You really should have pissed on his door for a couple days when they went on vacation for the weekend you know ed?

Eddie Coyle

Quote from: General Johnson Jameson on March 03, 2013, 08:01:18 PM
You really should have pissed on his door for a couple days when they went on vacation for the weekend you know ed?
The way I drank back then, all of my neighbors front doors got "christened" at one point by me. And their alley ways, cellar doors, cars...

Sardondi

Quote from: Eddie Coyle on March 03, 2013, 07:52:14 PM...but the guy was a low-level gangster, the son of a mid-level gangster. And both were police informants....
Ah, the old Whitey Bulger Crosscheck.

ItsOver

Quote from: Eddie Coyle on March 03, 2013, 07:52:14 PM
        My thought at the time as well...but the guy was a low-level gangster, the son of a mid-level gangster. And both were police informants. So we were stuck. Six hours of "Isn't She Lovely" would qualify as a justifiable homicide...but the cops hate losing a CI.


Better to be judged by 12 than driven ape-shit crazy by 6 hours of Wonder.

Questions on the material -
A. In the forum thread, rewrite the paragraph beginning "My thought at the time as well" as a short bulleted list that keeps its main facts.
B. Write the next post in the forum thread after its last sentence.
The entries have nothing to do with the forum thread.

Data excerpts -
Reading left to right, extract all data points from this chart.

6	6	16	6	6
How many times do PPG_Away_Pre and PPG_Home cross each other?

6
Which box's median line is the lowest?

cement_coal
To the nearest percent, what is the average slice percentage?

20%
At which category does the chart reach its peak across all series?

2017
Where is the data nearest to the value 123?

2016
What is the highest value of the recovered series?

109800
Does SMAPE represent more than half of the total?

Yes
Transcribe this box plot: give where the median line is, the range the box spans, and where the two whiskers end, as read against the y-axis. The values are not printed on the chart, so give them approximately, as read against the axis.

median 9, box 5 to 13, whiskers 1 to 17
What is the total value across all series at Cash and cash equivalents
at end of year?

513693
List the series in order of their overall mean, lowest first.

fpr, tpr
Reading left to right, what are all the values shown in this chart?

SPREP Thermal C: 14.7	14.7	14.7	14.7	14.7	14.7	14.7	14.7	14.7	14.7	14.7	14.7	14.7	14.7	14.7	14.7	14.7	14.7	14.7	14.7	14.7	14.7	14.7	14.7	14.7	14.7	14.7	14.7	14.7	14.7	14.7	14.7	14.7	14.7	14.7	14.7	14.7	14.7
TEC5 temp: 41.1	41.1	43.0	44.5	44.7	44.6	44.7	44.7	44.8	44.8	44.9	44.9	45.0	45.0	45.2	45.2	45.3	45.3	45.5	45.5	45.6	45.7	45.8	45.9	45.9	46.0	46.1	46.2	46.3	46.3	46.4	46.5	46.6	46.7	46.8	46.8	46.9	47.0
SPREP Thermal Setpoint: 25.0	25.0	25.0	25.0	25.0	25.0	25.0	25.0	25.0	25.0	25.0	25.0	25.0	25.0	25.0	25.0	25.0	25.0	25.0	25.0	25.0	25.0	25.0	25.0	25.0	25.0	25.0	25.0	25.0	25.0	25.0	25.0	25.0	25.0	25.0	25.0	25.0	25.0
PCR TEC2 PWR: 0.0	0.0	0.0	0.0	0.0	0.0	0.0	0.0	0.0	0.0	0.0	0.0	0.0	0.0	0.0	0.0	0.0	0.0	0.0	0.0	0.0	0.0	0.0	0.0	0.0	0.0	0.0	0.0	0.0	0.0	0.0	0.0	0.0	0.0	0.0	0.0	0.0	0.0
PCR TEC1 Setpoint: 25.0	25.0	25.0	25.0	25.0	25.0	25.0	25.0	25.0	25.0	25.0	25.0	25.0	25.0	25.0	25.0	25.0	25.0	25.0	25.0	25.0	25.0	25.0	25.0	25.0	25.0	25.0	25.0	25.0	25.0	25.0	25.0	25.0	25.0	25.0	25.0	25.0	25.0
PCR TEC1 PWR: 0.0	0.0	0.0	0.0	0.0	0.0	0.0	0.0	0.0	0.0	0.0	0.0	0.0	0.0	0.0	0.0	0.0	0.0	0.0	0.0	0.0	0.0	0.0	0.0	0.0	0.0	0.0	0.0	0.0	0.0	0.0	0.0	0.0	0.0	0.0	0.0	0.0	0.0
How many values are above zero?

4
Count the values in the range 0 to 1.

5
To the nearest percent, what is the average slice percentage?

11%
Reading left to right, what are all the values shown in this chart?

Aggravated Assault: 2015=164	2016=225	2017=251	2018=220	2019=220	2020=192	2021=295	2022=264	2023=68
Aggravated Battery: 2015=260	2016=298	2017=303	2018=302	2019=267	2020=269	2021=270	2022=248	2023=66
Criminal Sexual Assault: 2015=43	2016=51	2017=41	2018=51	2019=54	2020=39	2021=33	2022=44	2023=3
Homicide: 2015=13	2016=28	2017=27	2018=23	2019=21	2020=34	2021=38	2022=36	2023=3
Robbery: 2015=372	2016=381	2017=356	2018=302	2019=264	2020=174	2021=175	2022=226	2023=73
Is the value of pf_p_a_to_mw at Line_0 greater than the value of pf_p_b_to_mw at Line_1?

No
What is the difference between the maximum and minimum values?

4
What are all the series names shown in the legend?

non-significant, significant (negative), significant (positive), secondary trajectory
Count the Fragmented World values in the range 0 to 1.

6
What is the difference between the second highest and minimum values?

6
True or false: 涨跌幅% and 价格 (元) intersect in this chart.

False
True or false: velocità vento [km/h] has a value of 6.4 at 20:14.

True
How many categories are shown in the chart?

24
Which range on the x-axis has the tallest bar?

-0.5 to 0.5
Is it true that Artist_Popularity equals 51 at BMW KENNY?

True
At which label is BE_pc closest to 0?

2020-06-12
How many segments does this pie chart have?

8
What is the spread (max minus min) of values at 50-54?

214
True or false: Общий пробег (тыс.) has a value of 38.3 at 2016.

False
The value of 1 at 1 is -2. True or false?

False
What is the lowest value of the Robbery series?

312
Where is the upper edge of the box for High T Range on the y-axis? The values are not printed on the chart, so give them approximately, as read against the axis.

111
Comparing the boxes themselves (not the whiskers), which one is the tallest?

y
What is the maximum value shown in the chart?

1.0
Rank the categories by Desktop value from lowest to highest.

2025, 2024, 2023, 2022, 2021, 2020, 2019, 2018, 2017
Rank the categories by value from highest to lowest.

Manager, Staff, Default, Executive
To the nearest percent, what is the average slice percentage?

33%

Outputs by task -
A.
- The writer had the same thought at the time.
- The man was a low-level gangster and the son of a mid-level gangster.
- Both were police informants, so the writer and others were stuck.
- Six hours of "Isn't She Lovely" would count as a justifiable homicide.
- The cops hate losing a CI.

B.
Eddie Coyle

Quote from: ItsOver on March 03, 2013, 08:24:55 PM

Better to be judged by 12 than driven ape-shit crazy by 6 hours of Wonder.
If I could go back in time...I'll kill myself by the second turn of that song than endure the following 5 hours and 48 minutes. Suicide being the only option. Getting up and leaving my neighborhood for the afternoon? Well, that's possible. But death seems better.

Quote from: Sardondi on March 03, 2013, 08:17:28 PM
Ah, the old Whitey Bulger Crosscheck.
Yes, the shitheel(s) in question on the periphery of that rather loose organization. The father being more significant than the son. 51 of their "friends" were busted on DEA raps in July, 1990 in dawn raids. Those two somehow avoided the dragnet...we were supoosed to believe it was their cunning and genius. It wasn't.

Sardondi

Quote from: Eddie Coyle on March 03, 2013, 09:51:02 PM...Those two somehow avoided the dragnet...we were supoosed to believe it was their cunning and genius. It wasn't.

Well, now, wait. See, one of the key parts of their business plan was to defeat the competition by becoming snitches. So it was indeed their cunning and genius which kept them out of jail. Nyuk, nyuk.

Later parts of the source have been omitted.